The One-Line Summary: Imbalanced datasets trick models into ignoring the minority class. The fix? Resample your data, adjust class weights, change your metrics, or use algorithms designed for imbalance.
The Lazy Security Guard
Meet Gary, a security guard at a museum.
In 10 years, there have been exactly 3 attempted thefts. Everything else? Normal visitors.
Gary develops a strategy:
"Everyone is innocent. I'll never stop anyone."
His performance review comes in:
Days worked: 3,650
Correct predictions: 3,647 (normal visitors correctly ignored)
Wrong predictions: 3 (thieves walked right past)
ACCURACY: 99.92%!
Gary gets Employee of the Month. He's almost never wrong!
But Gary is completely useless. He caught exactly ZERO thieves. His entire job is catching thieves, and he's failed at 100% of the cases that mattered.
This is your machine learning model on imbalanced data.
When 99.9% of your data is one class, the model learns Gary's strategy:
"Just predict the majority class. You'll be right almost all the time!"
High accuracy. Zero usefulness.
What Is Class Imbalance?
Class imbalance occurs when one class vastly outnumbers another.
Balanced Dataset:
Class A: ████████████████████ 50%
Class B: ████████████████████ 50%
Imbalanced Dataset:
Class A: ████████████████████████████████████████ 99%
Class B: █ 1%
Severely Imbalanced:
Class A: ████████████████████████████████████████ 99.9%
Class B: . 0.1%
Real-world examples:
| Domain | Minority Class | Typical Ratio |
|---|---|---|
| Fraud Detection | Fraud | 1:1,000 |
| Medical Diagnosis | Disease | 1:100 to 1:10,000 |
| Spam Detection | Spam | 1:10 to 1:100 |
| Manufacturing Defects | Defective | 1:1,000 |
| Customer Churn | Churned | 1:5 to 1:20 |
| Click-Through Rate | Clicked | 1:100 to 1:1,000 |
In all these cases, the minority class is exactly what you care about. And it's exactly what your model ignores.
The Accuracy Trap
Let me prove how misleading accuracy becomes.
import numpy as np
from sklearn.metrics import accuracy_score, classification_report
# Imbalanced dataset: 1% fraud
np.random.seed(42)
n = 10000
y_true = np.array([0] * 9900 + [1] * 100) # 99% normal, 1% fraud
# The "Lazy Gary" model: Always predict 0 (not fraud)
y_pred_lazy = np.zeros(n)
# The accuracy looks amazing!
print(f"Accuracy: {accuracy_score(y_true, y_pred_lazy):.1%}")

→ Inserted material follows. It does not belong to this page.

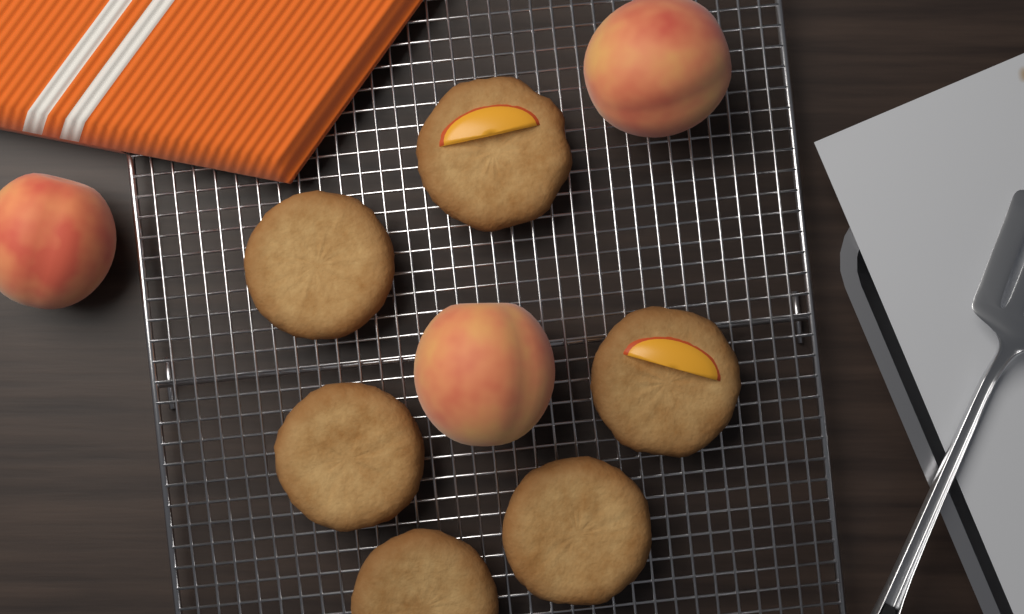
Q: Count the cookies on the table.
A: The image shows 6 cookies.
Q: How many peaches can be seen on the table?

print("\nBut look at the full picture:")
print(classification_report(y_true, y_pred_lazy, target_names=['Normal', 'Fraud']))
Output:
Accuracy: 99.0%
But look at the full picture:
precision recall f1-score support
Normal 0.99 1.00 0.99 9900
Fraud 0.00 0.00 0.00 100
accuracy 0.99 10000
macro avg 0.49 0.50 0.50 10000
weighted avg 0.98 0.99 0.98 10000
99% accuracy! But:
- Fraud Recall: 0% — Caught zero frauds
- Fraud Precision: 0% — Never even tried
- Fraud F1: 0% — Complete failure at the actual task
The model is useless. It just learned to say "not fraud" every time.
The Metrics That Matter
When classes are imbalanced, forget accuracy. Use these instead:
Precision
"Of all the things I flagged as fraud, how many actually were?"
Precision = True Positives / (True Positives + False Positives)
High precision = Few false alarms
Recall (Sensitivity)
"Of all the actual frauds, how many did I catch?"
Recall = True Positives / (True Positives + False Negatives)
High recall = Caught most frauds
F1 Score
"The balance between precision and recall"
F1 = 2 × (Precision × Recall) / (Precision + Recall)
F1 = 0 means complete failure on the minority class
Area Under ROC Curve (AUC-ROC)
"How well does the model separate the two classes across all thresholds?"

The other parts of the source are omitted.